• WORK REQUIRED: Copy out the entries starting with the line that contains "common name: Anhinga" and going on through the line that contains "family: Scolopacidae", changing "phylum" to "division" and leaving everything else unchanged.

▶

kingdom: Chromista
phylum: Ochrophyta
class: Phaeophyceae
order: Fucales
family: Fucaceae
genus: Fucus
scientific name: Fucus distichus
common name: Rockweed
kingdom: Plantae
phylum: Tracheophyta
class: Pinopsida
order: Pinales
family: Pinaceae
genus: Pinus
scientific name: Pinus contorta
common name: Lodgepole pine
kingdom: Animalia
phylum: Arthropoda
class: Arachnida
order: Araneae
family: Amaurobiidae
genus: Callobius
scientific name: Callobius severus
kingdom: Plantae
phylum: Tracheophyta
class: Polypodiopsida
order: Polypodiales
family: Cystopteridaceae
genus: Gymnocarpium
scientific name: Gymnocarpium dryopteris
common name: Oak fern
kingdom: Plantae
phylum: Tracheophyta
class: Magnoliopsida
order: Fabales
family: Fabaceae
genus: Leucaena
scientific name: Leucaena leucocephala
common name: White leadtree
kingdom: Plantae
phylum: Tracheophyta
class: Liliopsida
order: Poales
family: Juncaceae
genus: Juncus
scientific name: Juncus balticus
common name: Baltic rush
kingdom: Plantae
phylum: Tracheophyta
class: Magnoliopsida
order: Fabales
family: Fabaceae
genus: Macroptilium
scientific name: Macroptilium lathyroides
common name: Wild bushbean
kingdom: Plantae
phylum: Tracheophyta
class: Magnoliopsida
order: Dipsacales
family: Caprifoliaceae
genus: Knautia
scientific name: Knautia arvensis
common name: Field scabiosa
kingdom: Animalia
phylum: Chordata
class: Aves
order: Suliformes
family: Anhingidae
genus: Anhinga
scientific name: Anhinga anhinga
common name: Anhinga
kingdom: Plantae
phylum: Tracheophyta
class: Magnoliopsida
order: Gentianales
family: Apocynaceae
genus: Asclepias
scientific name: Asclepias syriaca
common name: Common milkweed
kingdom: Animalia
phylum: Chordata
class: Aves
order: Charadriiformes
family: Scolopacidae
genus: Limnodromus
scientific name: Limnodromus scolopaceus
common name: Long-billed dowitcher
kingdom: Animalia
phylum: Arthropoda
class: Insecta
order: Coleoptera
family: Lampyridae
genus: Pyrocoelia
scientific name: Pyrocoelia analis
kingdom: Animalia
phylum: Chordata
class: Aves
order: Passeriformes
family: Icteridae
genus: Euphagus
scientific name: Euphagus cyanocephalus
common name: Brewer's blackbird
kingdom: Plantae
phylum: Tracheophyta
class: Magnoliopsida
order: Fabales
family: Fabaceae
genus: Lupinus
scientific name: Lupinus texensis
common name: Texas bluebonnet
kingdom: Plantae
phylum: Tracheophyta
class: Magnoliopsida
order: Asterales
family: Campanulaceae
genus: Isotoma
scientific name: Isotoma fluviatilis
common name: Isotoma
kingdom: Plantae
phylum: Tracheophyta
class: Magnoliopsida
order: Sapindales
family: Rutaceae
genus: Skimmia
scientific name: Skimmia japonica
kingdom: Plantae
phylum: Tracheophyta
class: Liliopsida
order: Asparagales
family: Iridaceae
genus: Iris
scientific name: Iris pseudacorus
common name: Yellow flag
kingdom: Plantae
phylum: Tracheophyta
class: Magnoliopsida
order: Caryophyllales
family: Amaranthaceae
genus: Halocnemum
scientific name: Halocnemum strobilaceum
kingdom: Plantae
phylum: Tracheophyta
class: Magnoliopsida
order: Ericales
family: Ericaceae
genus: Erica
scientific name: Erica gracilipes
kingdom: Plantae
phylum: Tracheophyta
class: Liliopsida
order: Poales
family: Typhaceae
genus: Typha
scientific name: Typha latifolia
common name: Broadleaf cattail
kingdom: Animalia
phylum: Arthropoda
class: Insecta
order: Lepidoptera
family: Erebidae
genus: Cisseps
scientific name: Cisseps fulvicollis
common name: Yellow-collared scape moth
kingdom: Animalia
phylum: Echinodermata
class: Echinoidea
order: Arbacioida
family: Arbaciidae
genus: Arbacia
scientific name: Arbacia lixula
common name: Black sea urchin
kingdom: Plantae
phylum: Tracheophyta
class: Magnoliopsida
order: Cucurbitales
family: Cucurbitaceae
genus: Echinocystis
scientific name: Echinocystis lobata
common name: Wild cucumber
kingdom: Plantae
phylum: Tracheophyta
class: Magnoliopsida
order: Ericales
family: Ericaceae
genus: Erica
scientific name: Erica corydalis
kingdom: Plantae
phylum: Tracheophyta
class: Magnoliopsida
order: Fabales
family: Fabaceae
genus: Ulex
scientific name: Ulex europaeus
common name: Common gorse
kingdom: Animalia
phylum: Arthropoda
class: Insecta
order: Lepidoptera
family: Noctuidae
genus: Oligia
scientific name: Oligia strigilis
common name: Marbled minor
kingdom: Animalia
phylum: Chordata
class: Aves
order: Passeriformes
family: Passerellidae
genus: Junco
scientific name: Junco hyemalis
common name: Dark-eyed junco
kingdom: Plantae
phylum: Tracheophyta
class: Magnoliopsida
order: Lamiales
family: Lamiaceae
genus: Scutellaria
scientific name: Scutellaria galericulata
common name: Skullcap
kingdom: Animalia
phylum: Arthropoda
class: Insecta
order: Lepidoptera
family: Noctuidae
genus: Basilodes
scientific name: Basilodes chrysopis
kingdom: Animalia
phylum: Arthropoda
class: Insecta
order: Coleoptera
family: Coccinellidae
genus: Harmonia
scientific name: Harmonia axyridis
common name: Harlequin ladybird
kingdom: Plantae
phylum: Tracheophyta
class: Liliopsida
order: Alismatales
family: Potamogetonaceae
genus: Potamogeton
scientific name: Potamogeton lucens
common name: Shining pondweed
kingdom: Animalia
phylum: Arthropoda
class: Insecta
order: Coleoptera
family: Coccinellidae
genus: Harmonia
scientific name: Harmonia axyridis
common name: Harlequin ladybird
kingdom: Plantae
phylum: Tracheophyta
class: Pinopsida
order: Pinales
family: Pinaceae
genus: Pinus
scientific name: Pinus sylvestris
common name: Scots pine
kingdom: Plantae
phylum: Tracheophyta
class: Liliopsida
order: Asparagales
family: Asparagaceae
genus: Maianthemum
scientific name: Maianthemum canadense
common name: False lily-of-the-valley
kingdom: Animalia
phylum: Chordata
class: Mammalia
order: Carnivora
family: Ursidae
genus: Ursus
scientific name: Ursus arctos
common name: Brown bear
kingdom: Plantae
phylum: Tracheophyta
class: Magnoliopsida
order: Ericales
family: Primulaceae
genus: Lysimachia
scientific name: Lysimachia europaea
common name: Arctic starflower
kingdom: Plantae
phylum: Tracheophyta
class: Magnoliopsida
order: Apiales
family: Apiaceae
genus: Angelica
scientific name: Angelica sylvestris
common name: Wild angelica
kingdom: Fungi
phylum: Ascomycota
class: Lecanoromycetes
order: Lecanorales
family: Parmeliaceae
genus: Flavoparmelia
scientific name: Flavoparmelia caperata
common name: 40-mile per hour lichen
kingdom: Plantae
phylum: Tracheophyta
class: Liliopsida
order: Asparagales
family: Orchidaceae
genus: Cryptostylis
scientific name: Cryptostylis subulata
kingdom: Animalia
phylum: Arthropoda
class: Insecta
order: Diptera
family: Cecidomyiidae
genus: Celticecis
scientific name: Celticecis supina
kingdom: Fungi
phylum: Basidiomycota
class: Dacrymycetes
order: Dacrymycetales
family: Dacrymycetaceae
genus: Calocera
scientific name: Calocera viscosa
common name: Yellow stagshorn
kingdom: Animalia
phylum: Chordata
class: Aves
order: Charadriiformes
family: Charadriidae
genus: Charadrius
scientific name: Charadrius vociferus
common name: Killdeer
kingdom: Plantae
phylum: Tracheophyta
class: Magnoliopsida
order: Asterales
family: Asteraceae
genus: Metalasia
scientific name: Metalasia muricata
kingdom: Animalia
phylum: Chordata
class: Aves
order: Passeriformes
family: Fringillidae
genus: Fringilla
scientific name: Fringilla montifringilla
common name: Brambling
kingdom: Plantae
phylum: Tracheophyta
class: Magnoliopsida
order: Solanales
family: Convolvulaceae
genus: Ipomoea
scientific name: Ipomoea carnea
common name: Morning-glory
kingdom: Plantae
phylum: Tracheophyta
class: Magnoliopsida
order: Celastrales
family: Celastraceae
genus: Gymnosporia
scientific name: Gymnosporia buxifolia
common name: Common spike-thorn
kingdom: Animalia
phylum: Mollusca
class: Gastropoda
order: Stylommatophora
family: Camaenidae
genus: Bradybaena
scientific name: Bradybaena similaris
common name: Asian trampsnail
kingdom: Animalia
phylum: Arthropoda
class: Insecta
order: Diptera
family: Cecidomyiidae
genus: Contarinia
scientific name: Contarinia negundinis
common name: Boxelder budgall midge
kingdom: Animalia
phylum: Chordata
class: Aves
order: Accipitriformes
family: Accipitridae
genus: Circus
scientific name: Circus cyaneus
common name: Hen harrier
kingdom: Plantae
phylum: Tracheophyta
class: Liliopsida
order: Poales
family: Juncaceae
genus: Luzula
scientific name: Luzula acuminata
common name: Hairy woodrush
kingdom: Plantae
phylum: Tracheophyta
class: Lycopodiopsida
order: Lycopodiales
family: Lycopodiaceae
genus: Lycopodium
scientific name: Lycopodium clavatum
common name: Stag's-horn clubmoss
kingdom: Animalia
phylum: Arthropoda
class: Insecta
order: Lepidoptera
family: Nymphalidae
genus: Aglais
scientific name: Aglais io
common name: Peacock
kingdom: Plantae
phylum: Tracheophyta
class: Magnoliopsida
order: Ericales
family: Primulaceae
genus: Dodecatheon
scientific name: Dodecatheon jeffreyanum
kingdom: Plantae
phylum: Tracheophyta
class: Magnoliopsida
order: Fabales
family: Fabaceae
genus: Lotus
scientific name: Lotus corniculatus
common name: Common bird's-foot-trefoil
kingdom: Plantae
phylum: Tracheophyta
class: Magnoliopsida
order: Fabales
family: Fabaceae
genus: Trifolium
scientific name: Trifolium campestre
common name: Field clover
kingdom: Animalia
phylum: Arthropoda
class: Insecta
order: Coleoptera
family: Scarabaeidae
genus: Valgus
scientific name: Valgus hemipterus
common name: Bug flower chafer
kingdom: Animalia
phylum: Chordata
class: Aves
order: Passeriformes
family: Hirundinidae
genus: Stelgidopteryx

◀

• IN RESPONSE:
common name: Anhinga
kingdom: Plantae
division: Tracheophyta
class: Magnoliopsida
order: Gentianales
family: Apocynaceae
genus: Asclepias
scientific name: Asclepias syriaca
common name: Common milkweed
kingdom: Animalia
division: Chordata
class: Aves
order: Charadriiformes
family: Scolopacidae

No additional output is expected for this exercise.